Programmatic helper (Python)

The Python package ships a small Zenodo download helper. It pulls the archive on first use, caches under ~/.cache/nps_climate_data/, and returns ready- to-use objects:

python

# Pure-stdlib helper that pulls + caches the Zenodo archives, then
# returns a pandas DataFrame for any park's daily series:
import nps_climate_data as nps

df  = nps.fetch_daily("yellowstone")     # raw daily CSV → DataFrame
sj  = nps.fetch_summary("yellowstone")   # summary JSON → dict
arc = nps.fetch_archive("boundaries")    # downloads + extracts the zip

# Caches under ~/.cache/nps_climate_data so subsequent calls are local.

For agents

Point an AI assistant at /llms.txt for a structured pointer to the dataset, download URLs, Python helpers, schema, and limitations. The Python helper (nps.fetch_daily(slug), etc.) is the simplest path for an agent to actually fetch a park's series — it handles the Zenodo download, gunzip, and parsing in one call. The same information is also exposed as schema.org/Dataset JSON-LD on this page and the home page so structured-data crawlers pick it up too.

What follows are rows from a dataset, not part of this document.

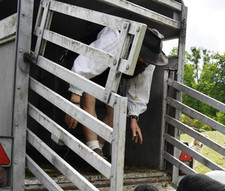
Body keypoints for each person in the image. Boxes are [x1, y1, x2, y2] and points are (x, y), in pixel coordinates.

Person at [64, 26, 168, 157]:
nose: (147, 63)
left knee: (115, 111)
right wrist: (75, 99)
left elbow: (140, 87)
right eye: (145, 58)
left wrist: (134, 116)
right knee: (89, 100)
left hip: (111, 73)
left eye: (149, 59)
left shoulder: (148, 62)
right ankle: (93, 149)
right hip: (86, 62)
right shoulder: (114, 39)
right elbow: (85, 65)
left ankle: (98, 151)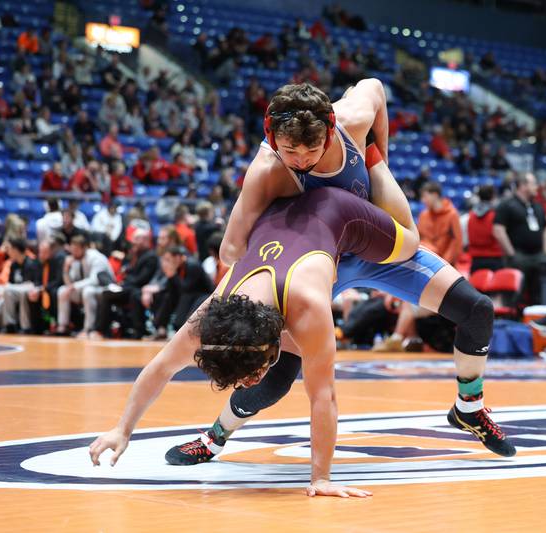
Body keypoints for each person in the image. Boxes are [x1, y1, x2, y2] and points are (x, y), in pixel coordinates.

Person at [167, 81, 515, 463]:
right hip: (315, 265)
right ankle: (215, 435)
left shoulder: (352, 118)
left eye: (311, 150)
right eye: (291, 152)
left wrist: (380, 155)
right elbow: (232, 249)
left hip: (373, 245)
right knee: (277, 377)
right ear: (273, 140)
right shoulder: (266, 169)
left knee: (477, 309)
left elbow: (376, 89)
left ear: (330, 131)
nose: (301, 161)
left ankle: (468, 407)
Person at [88, 187, 419, 498]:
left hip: (345, 220)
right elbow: (161, 368)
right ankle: (215, 436)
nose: (248, 380)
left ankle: (374, 156)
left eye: (253, 371)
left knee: (420, 254)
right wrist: (122, 429)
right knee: (273, 386)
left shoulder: (306, 305)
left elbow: (323, 395)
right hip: (299, 268)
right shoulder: (210, 317)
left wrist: (321, 477)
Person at [493, 172, 546, 304]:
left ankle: (535, 323)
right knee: (516, 296)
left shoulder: (538, 206)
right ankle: (514, 323)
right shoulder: (507, 205)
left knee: (537, 295)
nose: (537, 187)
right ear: (523, 186)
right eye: (533, 183)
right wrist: (512, 254)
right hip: (519, 256)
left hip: (538, 256)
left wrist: (545, 252)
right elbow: (498, 230)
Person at [417, 181, 462, 266]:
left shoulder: (452, 214)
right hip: (427, 264)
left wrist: (444, 263)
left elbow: (456, 242)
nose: (422, 200)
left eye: (425, 196)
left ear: (435, 195)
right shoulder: (423, 215)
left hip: (446, 265)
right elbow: (419, 239)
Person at [467, 185, 503, 272]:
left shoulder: (471, 215)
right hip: (494, 259)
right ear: (493, 196)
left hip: (476, 260)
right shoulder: (495, 215)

Single-park lookups (live site)

The site also serves individual files at predictable URLs — handy for fetching one park without downloading the whole Zenodo archive.

Per-park summary JSON

/NPS-Open-Climate-Data/data/parks/<slug>.json

Single park, served live. Same shape as the Zenodo summary archive.

Per-park boundary GeoJSON

/NPS-Open-Climate-Data/data/boundaries/<slug>.geojson

PAD-US 4.1 polygon for one park, in WGS84.

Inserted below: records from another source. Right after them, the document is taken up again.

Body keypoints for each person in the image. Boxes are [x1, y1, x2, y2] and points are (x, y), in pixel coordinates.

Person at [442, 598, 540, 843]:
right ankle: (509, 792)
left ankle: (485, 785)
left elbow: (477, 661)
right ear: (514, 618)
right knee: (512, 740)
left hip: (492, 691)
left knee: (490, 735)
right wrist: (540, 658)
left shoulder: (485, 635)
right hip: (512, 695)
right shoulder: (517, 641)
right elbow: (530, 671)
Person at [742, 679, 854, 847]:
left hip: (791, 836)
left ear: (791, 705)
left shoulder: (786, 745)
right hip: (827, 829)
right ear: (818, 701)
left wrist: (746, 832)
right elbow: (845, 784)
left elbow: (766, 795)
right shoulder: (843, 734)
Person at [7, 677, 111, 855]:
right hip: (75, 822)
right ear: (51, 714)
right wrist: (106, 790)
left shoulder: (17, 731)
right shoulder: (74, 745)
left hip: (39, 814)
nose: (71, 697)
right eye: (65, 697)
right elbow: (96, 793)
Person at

All-parks boundary FeatureCollection

/NPS-Open-Climate-Data/data/boundaries/all_parks.geojson

All 63 parks in one FeatureCollection, with each park's headline warming slope exposed as feature properties.

Use responsibly

Verify before you cite

These products are open-licensed under MIT and audited internally against literature anchors and arithmetic / range / consistency checks (see Methodology → QC and docs/DATA_QC.md). They are derived products — polygon-averaged ERA5-Land and DAYMET fields aggregated over PAD-US 4.1 boundaries, not station observations.

Re-derive the value. Re-run the pipeline from raw, or independently compute the variable of interest from DAYMET / ERA5-Land directly, and confirm it matches.
Cross-check stations. Compare against NOAA NCEI, NWS, or NPS monitoring records for the specific park and variable.
Correct your statistics. Apply autocorrelation handling (Hamed–Rao MK) and multiple- comparisons correction (Benjamini–Hochberg FDR or Bonferroni). The deployed significance flags do neither.
Read the variable-specific limitations. See methodology → limitations, especially pet_mm (ERA5-Land overestimate vs FAO Penman–Monteith), high-elevation cold bias, and area- naive multipart averaging.

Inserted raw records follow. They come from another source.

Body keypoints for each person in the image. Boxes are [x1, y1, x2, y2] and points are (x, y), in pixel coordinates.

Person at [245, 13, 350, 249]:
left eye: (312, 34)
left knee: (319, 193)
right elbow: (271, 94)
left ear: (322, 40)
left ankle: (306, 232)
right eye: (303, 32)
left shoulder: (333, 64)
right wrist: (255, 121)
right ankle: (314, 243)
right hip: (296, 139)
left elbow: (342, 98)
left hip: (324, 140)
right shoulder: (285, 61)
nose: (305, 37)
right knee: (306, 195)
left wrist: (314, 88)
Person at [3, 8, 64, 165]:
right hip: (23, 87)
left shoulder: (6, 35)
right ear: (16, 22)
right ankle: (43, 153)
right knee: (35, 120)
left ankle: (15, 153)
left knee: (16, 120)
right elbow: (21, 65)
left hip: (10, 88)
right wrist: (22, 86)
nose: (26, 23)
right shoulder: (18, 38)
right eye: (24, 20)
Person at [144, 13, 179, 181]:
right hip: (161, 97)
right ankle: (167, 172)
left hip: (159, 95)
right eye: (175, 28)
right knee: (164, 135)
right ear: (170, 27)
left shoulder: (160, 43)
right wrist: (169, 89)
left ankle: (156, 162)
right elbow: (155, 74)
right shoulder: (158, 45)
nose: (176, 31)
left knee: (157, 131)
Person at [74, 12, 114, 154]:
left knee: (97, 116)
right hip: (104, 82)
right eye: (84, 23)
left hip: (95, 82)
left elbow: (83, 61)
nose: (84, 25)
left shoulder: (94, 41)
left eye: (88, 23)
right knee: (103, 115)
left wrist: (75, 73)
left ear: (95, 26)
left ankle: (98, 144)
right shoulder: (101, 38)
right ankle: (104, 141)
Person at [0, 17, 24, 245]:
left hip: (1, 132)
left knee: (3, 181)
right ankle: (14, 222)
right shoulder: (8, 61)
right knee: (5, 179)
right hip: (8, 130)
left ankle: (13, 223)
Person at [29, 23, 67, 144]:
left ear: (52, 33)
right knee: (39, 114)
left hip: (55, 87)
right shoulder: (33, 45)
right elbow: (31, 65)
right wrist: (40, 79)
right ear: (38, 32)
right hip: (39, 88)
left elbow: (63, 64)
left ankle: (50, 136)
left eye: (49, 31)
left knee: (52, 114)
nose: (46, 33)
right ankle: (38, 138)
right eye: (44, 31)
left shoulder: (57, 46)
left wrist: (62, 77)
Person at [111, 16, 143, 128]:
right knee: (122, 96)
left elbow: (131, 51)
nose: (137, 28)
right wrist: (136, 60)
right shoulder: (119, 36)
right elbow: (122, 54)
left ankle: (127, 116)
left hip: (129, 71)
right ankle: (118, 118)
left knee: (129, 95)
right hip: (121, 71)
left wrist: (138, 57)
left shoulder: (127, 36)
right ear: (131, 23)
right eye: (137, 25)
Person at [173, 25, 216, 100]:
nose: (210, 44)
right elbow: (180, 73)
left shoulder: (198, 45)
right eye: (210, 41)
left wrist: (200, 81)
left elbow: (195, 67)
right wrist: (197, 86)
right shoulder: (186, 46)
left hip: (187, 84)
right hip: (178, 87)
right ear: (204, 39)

Cite the methodology page, run your own QC for your use case, and treat the published numbers as a starting point.

Reproduce

End-to-end pipeline

The full auth → EE export → Drive pull → analysis → site build flow lives in pipeline.ipynb. This is the condensed terminal version.

bash

git clone https://github.com/anniebritton/NPS-Open-Climate-Data
cd NPS-Open-Climate-Data
pip install -e .

# 1. Submit serverless EE export tasks (needs a GCP project with EE enabled).
#    Runs on Google's servers; close the laptop after submit.
python -c "import ee; ee.Authenticate(auth_mode='localhost'); ee.Initialize(project='YOUR_PROJECT')"
python scripts/01_export_all_parks.py --start 1980-01-01

# 2. When the tasks show COMPLETED at code.earthengine.google.com/tasks,
#    pull the CSVs from Drive (needs gcloud ADC with Drive scope).
python scripts/07_download_from_drive.py --drive-folder NPS_Climate_Data

# 3. Aggregate, run trend tests, write site JSON.
python scripts/02_build_site_data.py

# 4. Extract real PAD-US boundaries from a local v4.1 GDB (optional —
#    committed boundaries are already in the repo).
python scripts/06_extract_padus_from_gdb.py
python scripts/05_generate_boundaries.py

# 5. Build and preview the static site locally.
cd site && npm install && npm run dev

API

Programmatic access

Direct Python access via the nps_climate_data package after pip install -e .. EE credentials must already be initialised.